» **EXTRAIT CITÉ**:
---------------

La référence des professionnels
des communications et du design

É(E)S: le design au féminin

L'exposition É(E)S désire établir un dialogue entre l’écriture et l’illustration, encourager la rencontre d’artistes et l’art au féminin. Entretien avec la designer Vanessa Duval, directrice artistique, designer et rédactrice de Studio Couleur Vive, qui signe son identité visuelle.

Vous aviez carte blanche. Qu’est-ce qui a motivé vos décisions artistiques?

En créant l'identité d'un événement féministe, je devais m'assurer de la clarté du message tout en ayant de l'impact. Sans qu'un nuise à l'autre. Le problème de couleur s'est donc imposé dès le début. Évidemment, une façon simple d'avoir évité le sujet aurait été de jouer en monochromie noire et blanche. Mais je trouvais que c'était de contourner une grande question: «En quelle couleur parle-t-on des femmes en 2017?». 

Pourquoi avoir opté pour le rose comme couleur de prédilection?
Premier constat, la couleur, dans ce projet, a un poids, elle devient une prise de position. Le rose porte en lui la binarité des choses à la suite de nombreuses années où nous l'avons attribué au sexe féminin et rejeté presque catégoriquement au sexe masculin. Quelle autre couleur suscite encore aujourd'hui la moquerie lorsque des hommes la portent ou l'utilisent? Quelle autre couleur est dite «couleur de filles»? Je n'en connais pas bien d'autres.

---------------

» **QUESTIONS**:
• 1. Traduisez en anglais la phrase suivante de l'entretien sur l'exposition É(E)S : « Premier constat, la couleur, dans ce projet, a un poids, elle devient une prise de position. »
• 2. Prolongez l'entretien sur l'exposition É(E)S à partir de sa dernière phrase.

» **DONNÉES**:
---------------

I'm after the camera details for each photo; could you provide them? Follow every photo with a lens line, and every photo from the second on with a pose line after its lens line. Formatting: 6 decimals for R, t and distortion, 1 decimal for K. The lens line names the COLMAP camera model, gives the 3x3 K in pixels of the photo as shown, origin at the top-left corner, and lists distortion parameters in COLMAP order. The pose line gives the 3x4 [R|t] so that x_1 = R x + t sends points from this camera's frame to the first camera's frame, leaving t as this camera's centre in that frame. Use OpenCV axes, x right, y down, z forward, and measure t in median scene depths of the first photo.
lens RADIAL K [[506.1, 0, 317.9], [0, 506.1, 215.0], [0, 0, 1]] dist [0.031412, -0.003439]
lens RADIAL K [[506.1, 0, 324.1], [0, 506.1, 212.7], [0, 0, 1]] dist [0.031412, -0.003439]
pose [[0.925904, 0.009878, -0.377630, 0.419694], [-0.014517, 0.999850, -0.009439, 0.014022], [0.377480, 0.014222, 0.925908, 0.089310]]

---------------

» **RÉPONSES PAR QUESTION**:
• 1. First observation: color, in this project, carries weight; it becomes a stance.

• 2.
Quelque part, le rose parle du «non masculin». Ce n'est pas une couleur de force, combative, comme le rouge. Ce n'est pas non plus une couleur passe-partout, comme le vert. C'est une couleur campée dans les clichés, une couleur liée par les poignets à des années d'asservissements binaires. Et comme les mouvements féministes l'ont fait avant moi, lorsqu'un terme joue en leur défaveur, je l'ai tourné à notre avantage. Nous en avons repris le pouvoir.

Vanessa Duval a créé un logo, une image couverture pour la page Facebook et une affiche. 

L'exposition É(E)S est une initiative de l’auteure Garance Philippe, qui a proposé à 12 illustratrices provenant du design, de la sérigraphie, de la bande dessinée et du tatouage de s’inspirer de ses textes pour créer 24 œuvres. Les illustratrices exposées sont: Laurence Eulalie, Lydia Marier, Amélie Dionoski, Mc Baldassari, Amanda Di Genova, Laurianne Poirier, Audrey Malo, Marie Plano (Lili Graffiti), Maxilie Martel, Sonia Roy, Céline Dastous et Maylee Keo. L’exposition sera présentée jusqu’au 17 mars au Centre culturel Georges-Vanier.